Butternut Squash Apple Leek Gratin is a simple recipe with perfectly balanced flavors. The sweetness of the apple, earthiness of the butternut squash and the sharpness of the Parmesan are offset nicely by the sautéed leeks and fresh sage. Add this to your recipe box for Thanksgiving, or for anytime you’re looking for something to do with butternut squash other than soup.
- 2 tablespoons extra-virgin olive oil, divided
- 1 large leek, white part only, washed and thinly sliced
- ½ teaspoon sea salt
- ¼ teaspoon ground black pepper
- ½ cup dry sherry
- 1 tablespoon chopped fresh sage, plus leaves for garnish
- 1 pound butternut squash, peeled, seeded, and sliced ⅛-inch thick
- 1 pound apples, peeled, cored, quartered and cut into ⅛-inch thick slices
- ½ cup shredded Parmesan cheese - omit for vegan or Paleo - option to replace with ½ cup soy cheese for vegan or ½ cup diced Pancetta for Paleo
- Preheat the oven to 350 degrees.
- In a non-stick skillet, heat 1 tablespoon of oil over medium heat. Add leeks and sauté, stirring, they begin to brown, about 5 minutes. Add sherry and sage and cook until liquid is reduced to a glaze, about 3 minutes; set aside.
- In a 2-quart shallow baking dish, arrange squash in overlapping layers; season with salt and pepper. Spread leeks evenly over the squash.
- Arrange apples in an overlapping layer over the leeks. Brush apples with remaining tablespoon oil. Cover tightly with aluminum foil. Bake 45 minutes.
- Uncover and sprinkle Parmesan or pancetta over the top. Turn on broiler, and place baking dish back in the oven. Broil until Parmesan or pancetta is browned on top. Let cool 10 minutes before serving. Garnish with sage leaves.
I'm having a technical issue with my nutrition label generator today so I've entered the nutrition info for this recipe manually as part of the recipe. I'll come back and add a label as soon as the technical issue is resolved.
About the Photographs
The faded, charming blue-and-white patterned plate and the old silver fork in this shot are antiques from my favorite vintage store – The Pink Cabbage, near Ellicott City, Maryland. The place has a country modern vibe that I just love, and I wouldn’t miss their massive spring Funky Flea, a benefit for breast cancer, for anything. Think distressed wood, old ceiling tiles and mismatched dishes. Food prop paradise.
Butternut Squash Apple Leek Gratin is basically a casserole, so it wasn’t a great candidate for shooting in the pan. In order to be able to see the separate layers of squash, apple, and leek, I scooped a serving out onto my pretty plate and shot the food as up close and personal as I could. To add interest, I placed three simple sage leaves on top of the food.
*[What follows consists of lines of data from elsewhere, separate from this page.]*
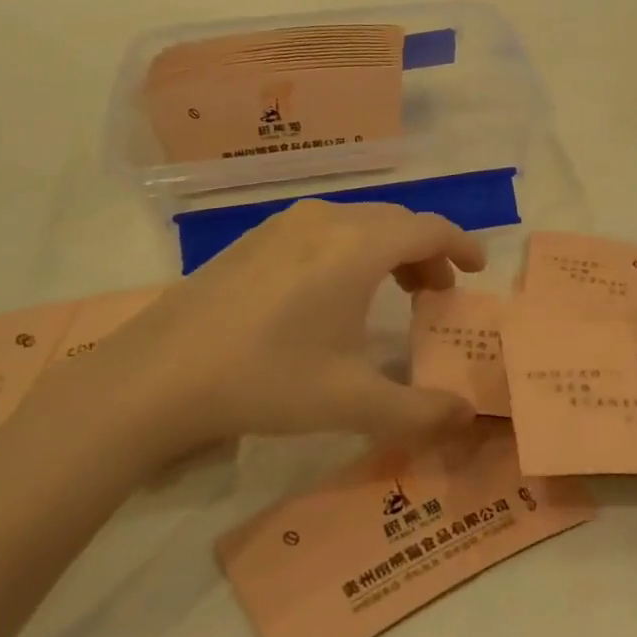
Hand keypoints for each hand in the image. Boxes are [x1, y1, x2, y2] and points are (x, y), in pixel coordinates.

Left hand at [17, 201, 483, 477]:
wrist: (156, 377)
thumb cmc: (266, 379)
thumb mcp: (350, 402)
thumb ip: (419, 411)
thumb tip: (466, 415)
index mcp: (358, 247)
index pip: (430, 229)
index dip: (462, 245)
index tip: (479, 269)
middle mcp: (326, 220)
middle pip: (397, 222)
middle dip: (427, 252)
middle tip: (437, 293)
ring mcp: (285, 224)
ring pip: (359, 222)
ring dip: (389, 249)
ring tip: (394, 291)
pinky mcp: (255, 239)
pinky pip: (325, 229)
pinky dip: (352, 249)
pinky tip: (334, 292)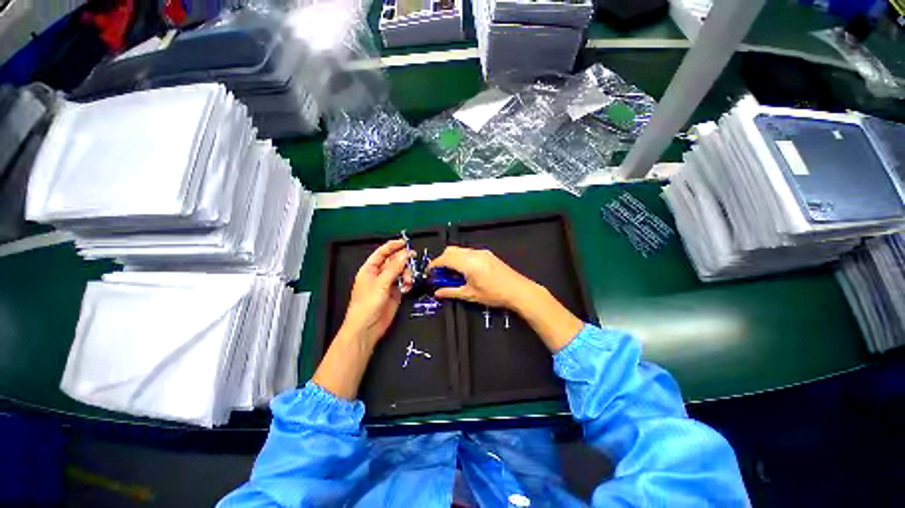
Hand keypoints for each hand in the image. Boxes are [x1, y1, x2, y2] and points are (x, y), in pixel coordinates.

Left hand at [341, 239, 413, 348]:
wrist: (367, 328)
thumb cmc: (366, 305)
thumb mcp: (380, 284)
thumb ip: (394, 268)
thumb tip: (404, 255)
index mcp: (369, 269)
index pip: (381, 253)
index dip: (392, 246)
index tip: (404, 243)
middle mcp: (379, 275)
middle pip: (393, 261)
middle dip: (403, 261)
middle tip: (412, 259)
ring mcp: (387, 284)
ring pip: (401, 272)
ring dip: (406, 274)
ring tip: (407, 281)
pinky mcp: (395, 293)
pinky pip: (404, 283)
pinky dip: (407, 283)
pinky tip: (407, 288)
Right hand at [428, 245, 582, 351]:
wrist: (519, 290)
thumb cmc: (494, 294)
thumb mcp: (470, 295)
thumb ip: (451, 292)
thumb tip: (437, 293)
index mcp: (468, 263)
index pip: (445, 259)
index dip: (434, 265)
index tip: (429, 273)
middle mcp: (473, 253)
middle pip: (451, 250)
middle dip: (442, 260)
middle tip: (441, 274)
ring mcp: (481, 252)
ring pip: (460, 250)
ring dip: (452, 258)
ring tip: (453, 274)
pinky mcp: (487, 254)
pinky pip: (468, 252)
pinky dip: (461, 258)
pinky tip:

I took these photos with my Nikon D80, using a 28mm f2.8 NIKKOR wide angle lens. I used a Lowell Ego tabletop light like this one, in partial darkness (at about 3 p.m., with all lights in the room turned off, but with some sunlight streaming in through the windows ). The light was positioned to the front and right of the food. I did not use a reflector. My ISO was set at 400 and the shutter speed was 125. In both shots, the aperture was set at 2.8.
I had hoped to take this photograph in natural light, but not only is the light ending earlier in the day, now that summer has passed and daylight savings is on, there’s a smaller window of time in which the light is intense enough to provide enough light for beautiful food photography.